Axley J
Bibliographic info:
9th AIVC Conference "Effective ventilation" Gent, Belgium, 12-15 September 1988

An element-assembly formulation of multi-zone contaminant dispersal analysis theory is described. In this approach a flow system is idealized as an assemblage of mass transport elements that model specific instances of contaminant mass transport in the flow system. Equations governing the mass transport phenomena modeled by each element are expressed in terms of contaminant concentration variables, the nodal concentration variables, that approximate the contaminant concentration at discrete points, the system nodes, in the flow system. The imposition of conservation of mass allows these element equations to be assembled to form spatially discrete but temporally continuous equations that govern the system as a whole. These system equations may then be solved to determine the response of the system to contaminant excitation.
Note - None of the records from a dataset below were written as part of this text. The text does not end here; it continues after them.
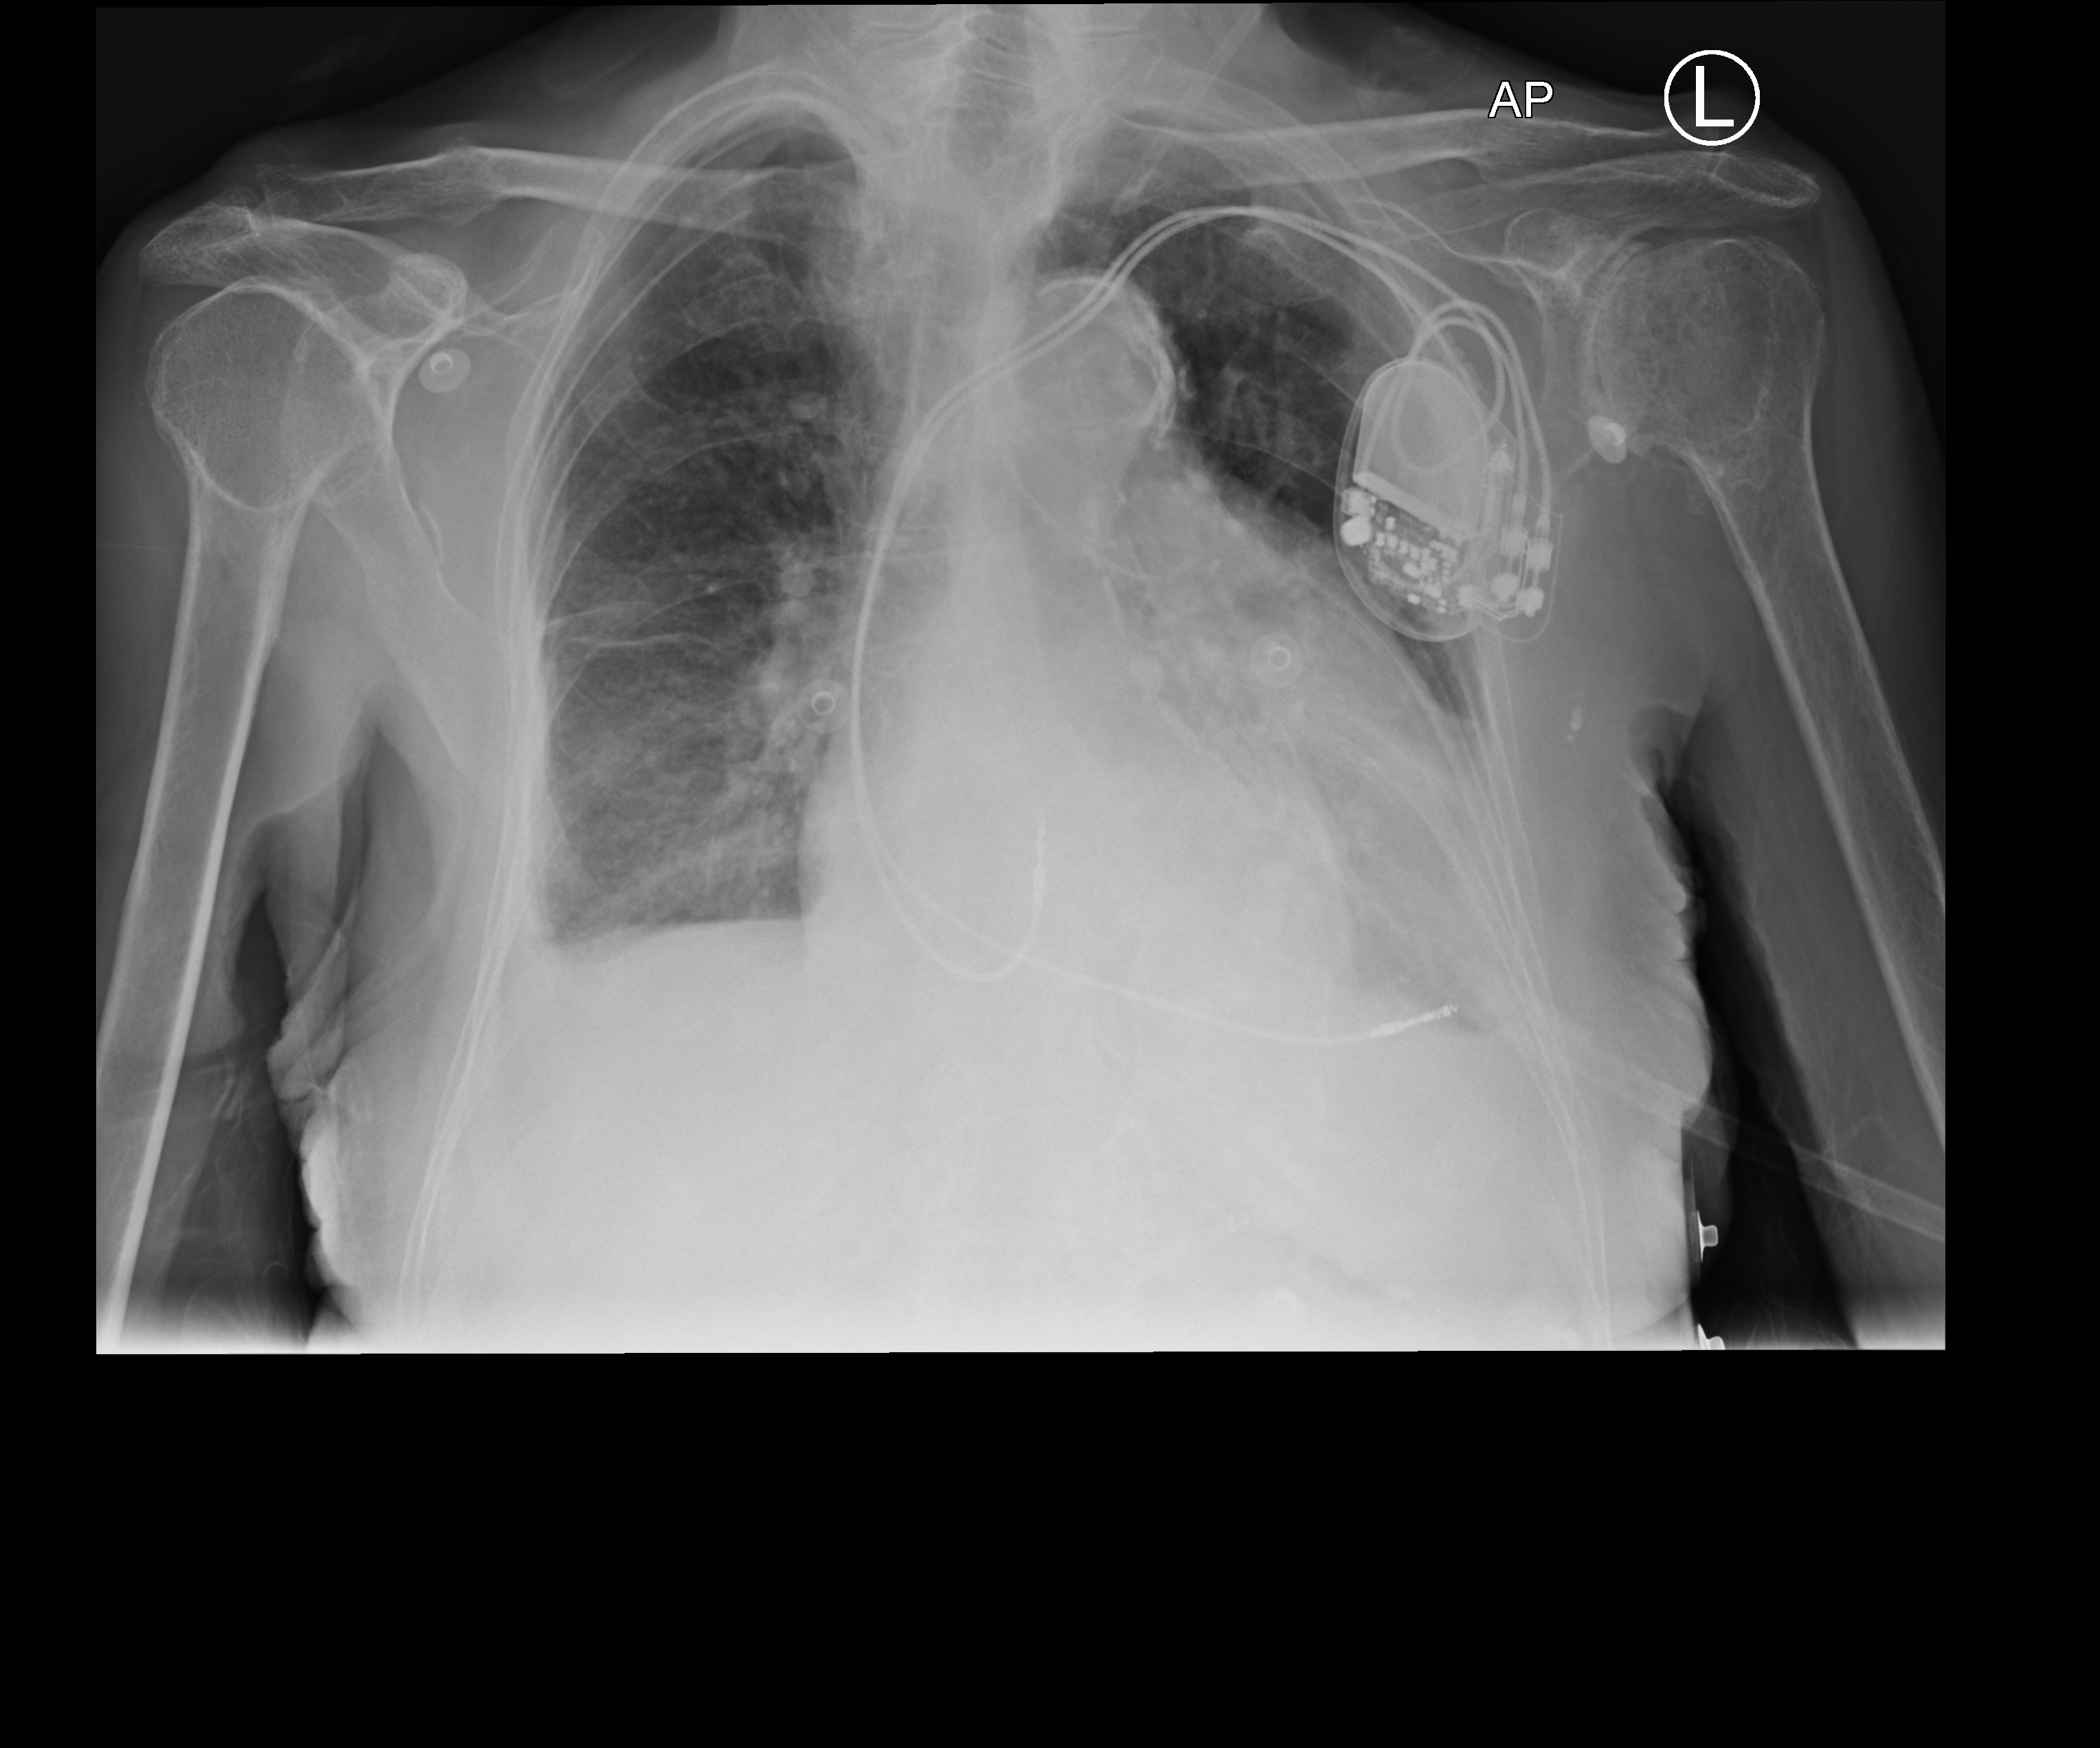
Chest radiograph; anteroposterior (AP) projection. Female patient hospitalised with COVID-19, age 75–90 years.
Admission-level facts for this patient (not findings on this image; timing relative to this image not recorded): admitted to intensive care during this hospital stay: no; COPD (admission record): no.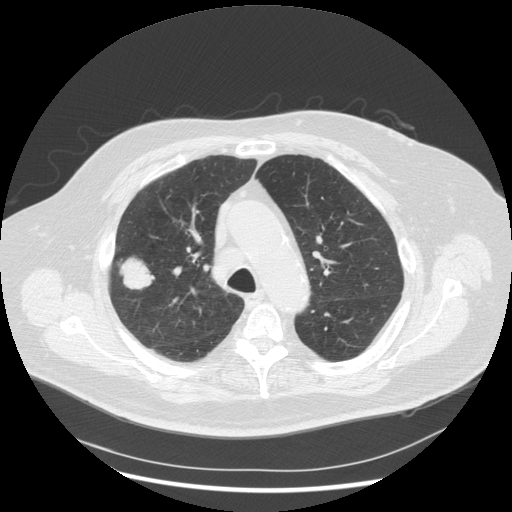
Axial slice from a low-dose chest CT screening exam. Third annual screen. Lung window (W 1500 / L -600 HU). Standard (soft-tissue) reconstruction kernel (STANDARD). Slice 199 of 263 in the series. Male participant, aged 72 years at enrolment. Former smoker at enrolment.
Lesion marked by an expert reader, bounding box (x1, y1, x2, y2) in pixels: (107, 251, 161, 300). Screening reader's record for this exam (one nodule recorded; not confirmed to be the boxed lesion): non-calcified nodule or mass ≥4 mm, right upper lobe, 31 × 31 mm, poorly defined margins, soft tissue attenuation, pre-existing on the prior screen: no. Later outcome: lung cancer diagnosed 70 days after this screen — squamous cell carcinoma, NOS, right upper lobe, poorly differentiated (G3), stage IIIA (AJCC 6th edition), 19 mm at pathology.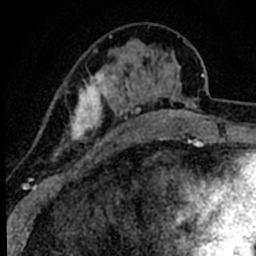
Breast MRI (dynamic contrast-enhanced), one axial slice. Slice 23 of 80 in the series (ordered by position). Cropped to one breast. Dynamic contrast-enhanced series, time point 2 of 8 at this slice position (early post-contrast). 1.5 T. TE 2.2 ms, TR 5.7 ms. 2 mm slice thickness. 256 × 256 image matrix. Female patient.
Structures marked on this image (semi-automatic segmentation, software-assisted and operator-edited):
- enhancing-tissue mask used for the functional tumour volume (all voxels passing the contrast-enhancement thresholds inside the analysis volume; usually the tumour): bounding box (x1, y1, x2, y2) in pixels: (51, 35, 131, 179)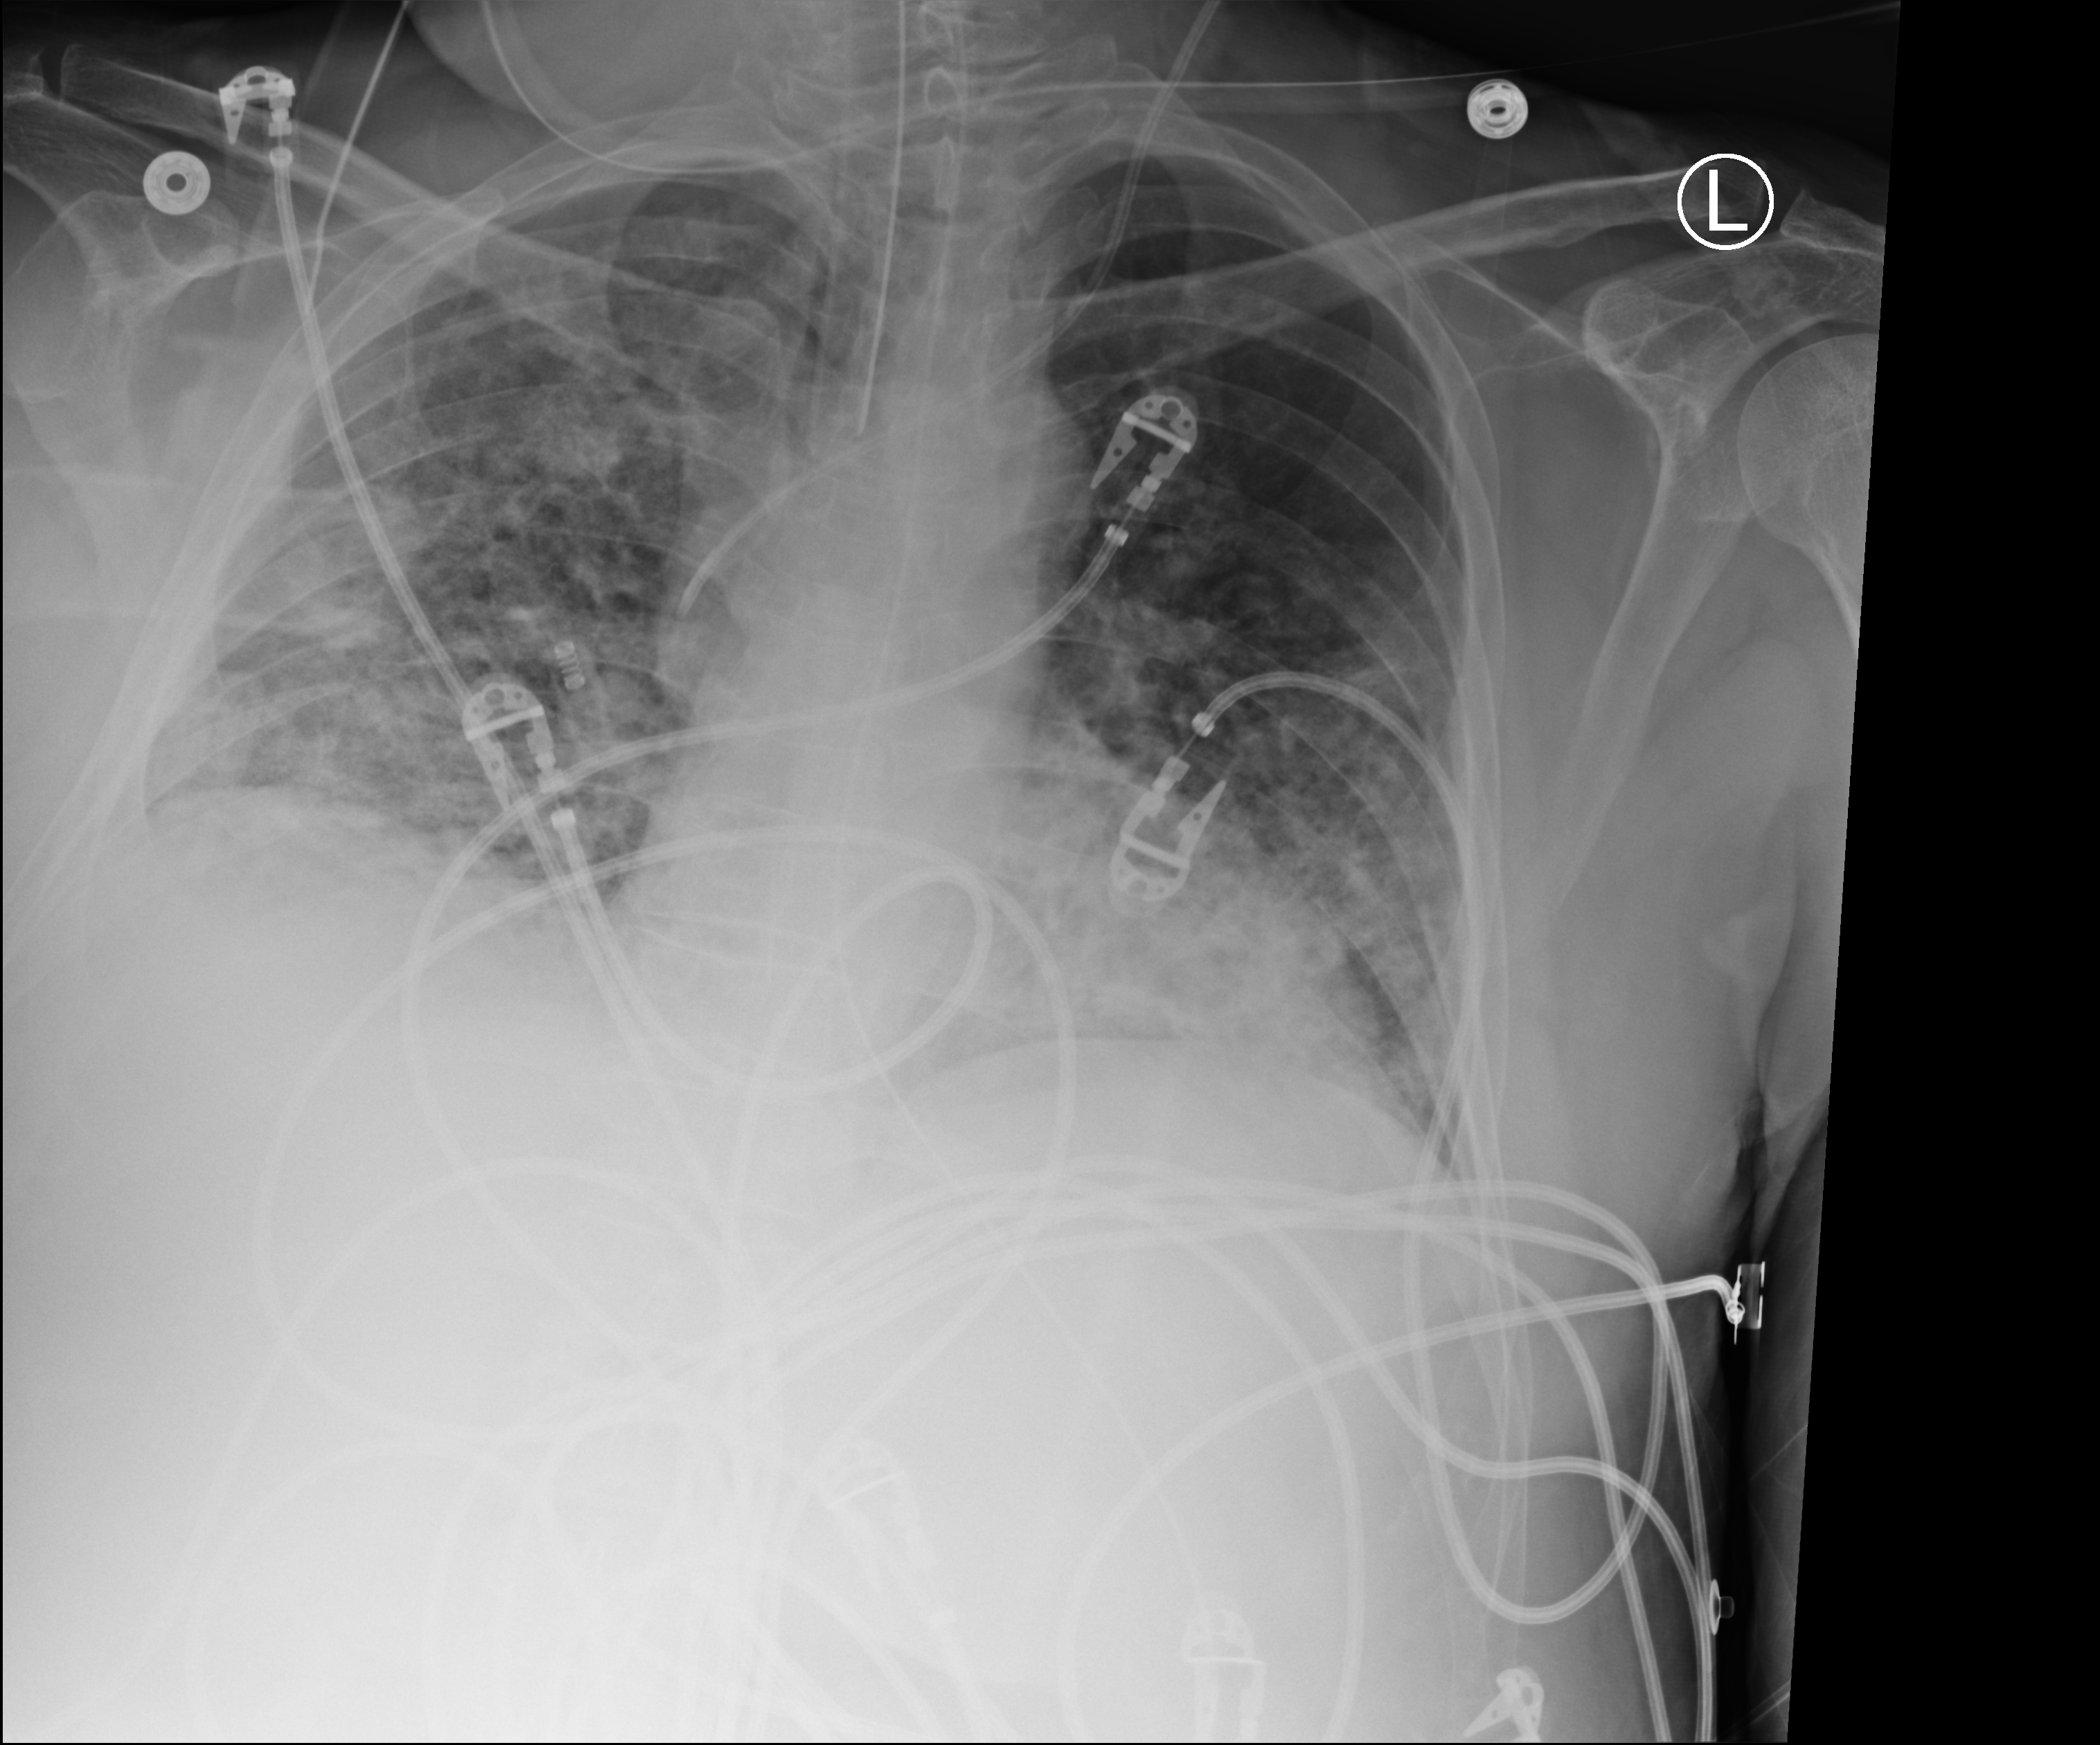
Portable chest radiograph; anteroposterior (AP) projection. Male patient hospitalised with COVID-19, age 60–74 years.
Admission-level facts for this patient (not findings on this image; timing relative to this image not recorded): COPD (admission record): no; admitted to intensive care during this hospital stay: yes; hypertension (admission record): no.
At its most general level this approach makes no limiting assumptions about the nature of the mass transport phenomena modeled (beyond the assumption of mass conservation) and is, therefore, not limited, in principal, to the well-mixed zone idealization, although, it includes the well-mixed multi-zone theory as a special case. Element equations for; a) well-mixed zones, b) instantaneous flow transport (with and with out filtering), c) mass transport phenomena governed by first order kinetics, and d) mass transport phenomena governed by the one-dimensional convection diffusion equation are presented. Solution options are outlined, examples of application are presented, and the CONTAM family of programs, that provide one implementation of the theory, is briefly described.